2.6 Taking the Future Into Account
Taking the future into account is essential, to ensure continuing acceptability despite the temptation to aim for short-term satisfaction.
Leaders have responsibilities towards all who are under their control or influence. This includes a duty of prudence:
● to take account of trends and foreseeable events;
● to have contingency plans for dealing with foreseeable problems;
● to thoroughly plan major projects;
● to seek advice and take it into consideration;
● to perform a risk analysis when evaluating options;
● and to consider possible consequences of their policies, including people’s likely reactions.
The established practices for project management encompass all these steps. The thoroughness with which they are carried out should be appropriate to the importance of the planned action. It benefits leaders to document what they do, so that they can demonstrate to any enquiry that they have been prudent – even if things subsequently go wrong.

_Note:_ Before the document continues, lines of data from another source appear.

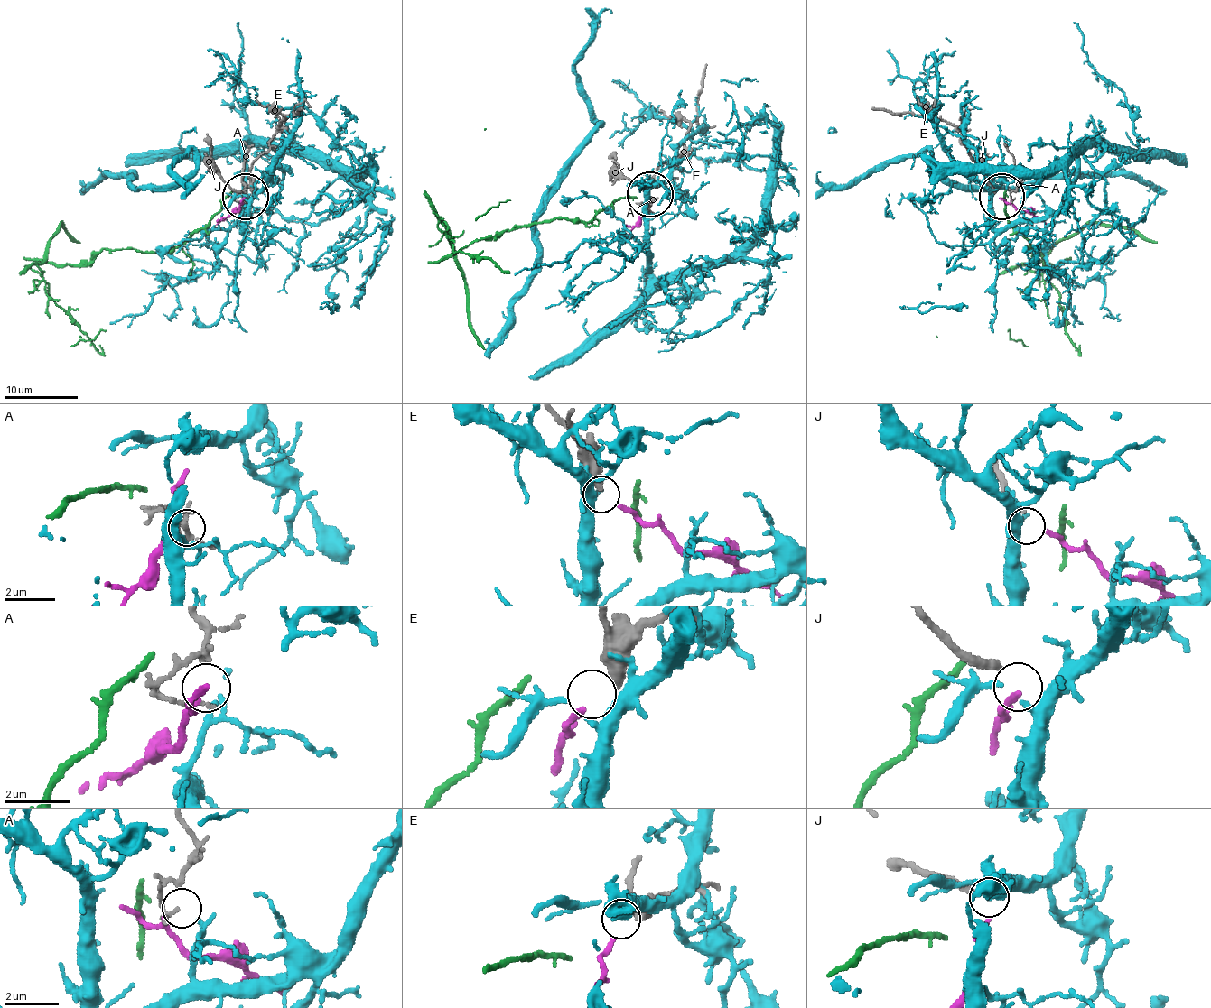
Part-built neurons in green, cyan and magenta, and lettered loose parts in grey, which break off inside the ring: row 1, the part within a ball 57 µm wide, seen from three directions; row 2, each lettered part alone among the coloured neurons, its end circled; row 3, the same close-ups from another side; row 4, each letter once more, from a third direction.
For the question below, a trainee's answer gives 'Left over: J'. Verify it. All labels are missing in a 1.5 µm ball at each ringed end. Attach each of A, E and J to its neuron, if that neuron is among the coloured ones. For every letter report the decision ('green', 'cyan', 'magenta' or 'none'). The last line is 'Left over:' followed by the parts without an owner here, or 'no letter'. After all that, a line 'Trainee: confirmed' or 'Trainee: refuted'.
A: cyan
E: magenta
J: none
Left over: J
Trainee: confirmed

If events turn out badly, imprudent leaders might hope that no-one would notice that the problems could have been prevented with due care – but, although mistakes and unforeseeable events are inevitable, there can be no excuse for not taking the future into account. The Trump Administration’s performance in dealing with the coronavirus in 2020, for example, was rightly criticised in an article How the Pandemic Defeated America – which observed that “almost everything that went wrong with America’s response to the pandemic was predictable and preventable”.
It is very difficult to measure prudence, even in retrospect. It is impossible to calculate precisely what would have happened if things have been done differently – although comparisons between countries are sometimes possible. Leaders are more likely to be prudent, though, if they know that they will be held accountable for failure to take the necessary care in planning.